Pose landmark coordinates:
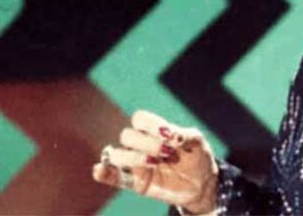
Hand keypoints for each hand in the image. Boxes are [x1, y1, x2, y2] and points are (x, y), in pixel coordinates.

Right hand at [92, 110, 217, 213]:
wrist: (202, 184)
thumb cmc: (197, 156)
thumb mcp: (197, 142)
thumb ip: (185, 134)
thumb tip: (171, 134)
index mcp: (154, 131)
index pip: (139, 119)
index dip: (150, 124)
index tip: (169, 135)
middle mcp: (142, 145)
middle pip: (127, 135)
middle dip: (147, 142)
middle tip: (166, 152)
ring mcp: (136, 164)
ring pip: (117, 155)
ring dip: (133, 157)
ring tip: (155, 162)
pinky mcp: (135, 182)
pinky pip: (113, 177)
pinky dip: (103, 173)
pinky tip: (100, 170)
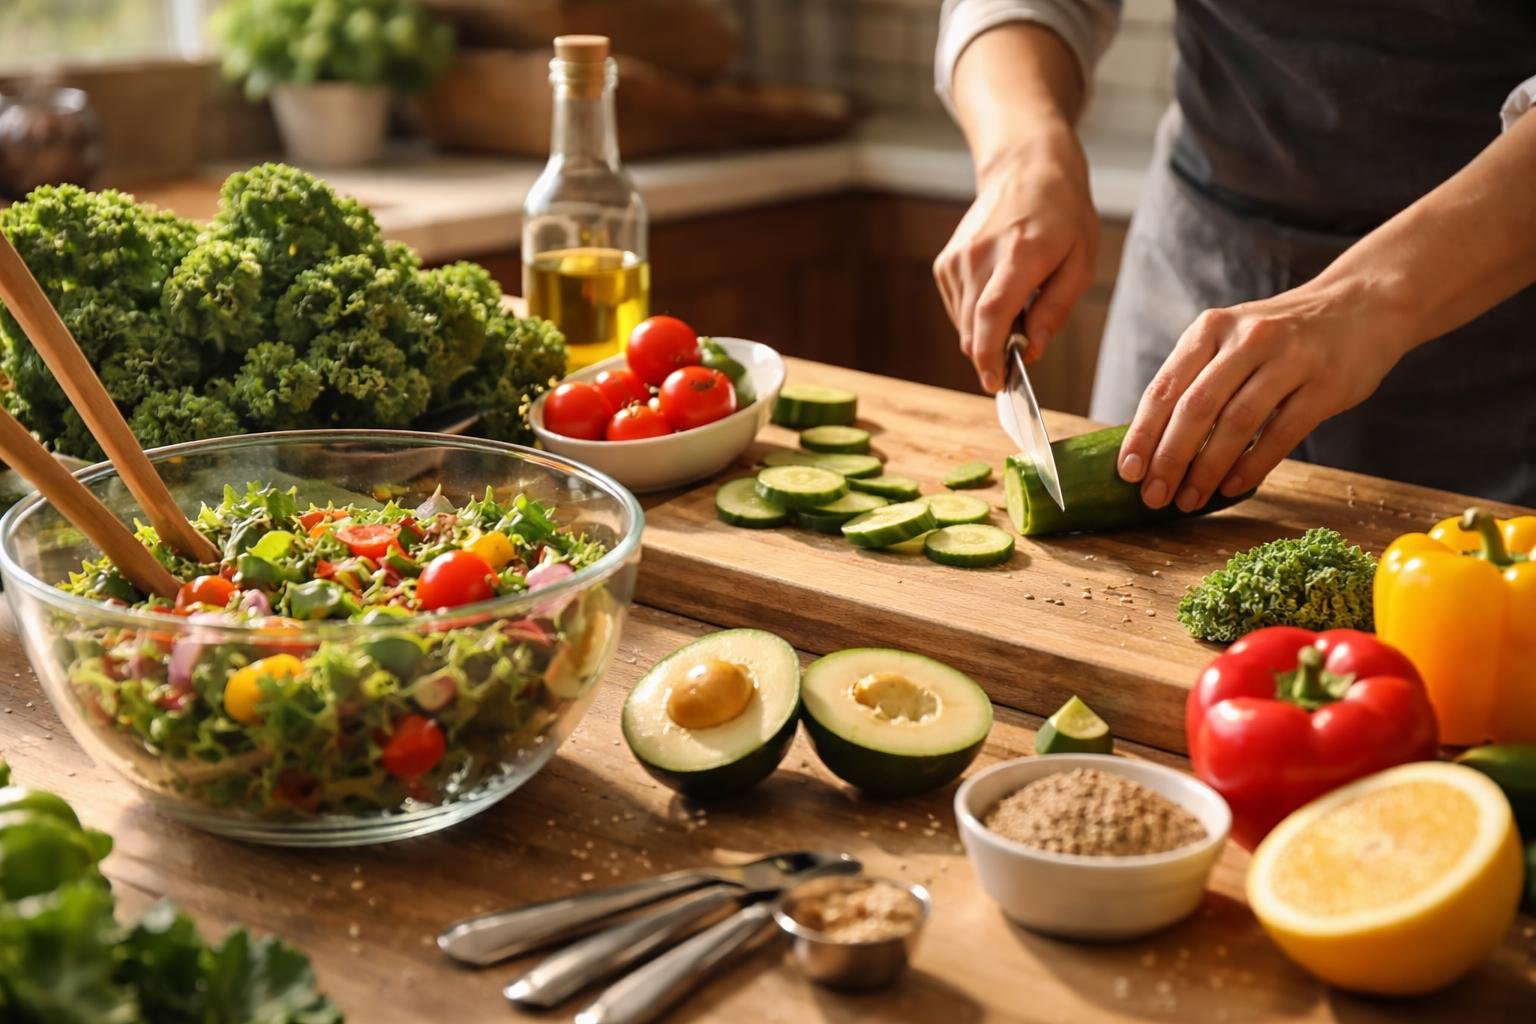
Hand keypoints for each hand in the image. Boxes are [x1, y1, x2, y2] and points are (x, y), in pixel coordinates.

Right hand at [932, 127, 1097, 392]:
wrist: (1025, 169)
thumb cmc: (1062, 215)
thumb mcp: (1080, 262)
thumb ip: (1056, 309)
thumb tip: (1032, 350)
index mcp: (1018, 254)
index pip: (992, 314)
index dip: (990, 355)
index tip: (996, 384)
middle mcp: (978, 256)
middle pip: (973, 328)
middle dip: (993, 354)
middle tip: (1021, 349)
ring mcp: (956, 260)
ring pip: (963, 324)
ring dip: (986, 333)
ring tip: (1017, 306)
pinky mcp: (944, 264)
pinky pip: (957, 310)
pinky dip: (976, 317)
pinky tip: (998, 294)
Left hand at [1116, 281, 1411, 509]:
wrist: (1362, 303)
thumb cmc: (1282, 335)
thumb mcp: (1232, 338)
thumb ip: (1198, 378)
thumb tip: (1153, 444)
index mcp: (1211, 328)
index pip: (1165, 387)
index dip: (1142, 433)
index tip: (1126, 472)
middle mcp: (1247, 339)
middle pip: (1196, 407)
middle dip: (1170, 458)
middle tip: (1153, 495)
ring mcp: (1290, 359)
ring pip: (1237, 422)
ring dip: (1208, 469)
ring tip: (1189, 500)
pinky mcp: (1326, 384)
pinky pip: (1281, 433)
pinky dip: (1252, 465)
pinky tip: (1232, 487)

» **DESCRIPTION OF THE TASK**
Write out every line from the entries where "hand" appears.

» **ANSWER**
Hand keypoints for each hand in the image. Boxes are [x1, y1, x2, y2] and points are (x, y), in pixel coordinates.
Right hand at [92, 110, 217, 213]:
Hand keypoints for each hand in the image. Boxes are [x1, y1, x2, y2] and points are (x, y), in pixel coordinates.
Right hand at [932, 127, 1097, 392]:
Left hand at [1116, 281, 1411, 509]:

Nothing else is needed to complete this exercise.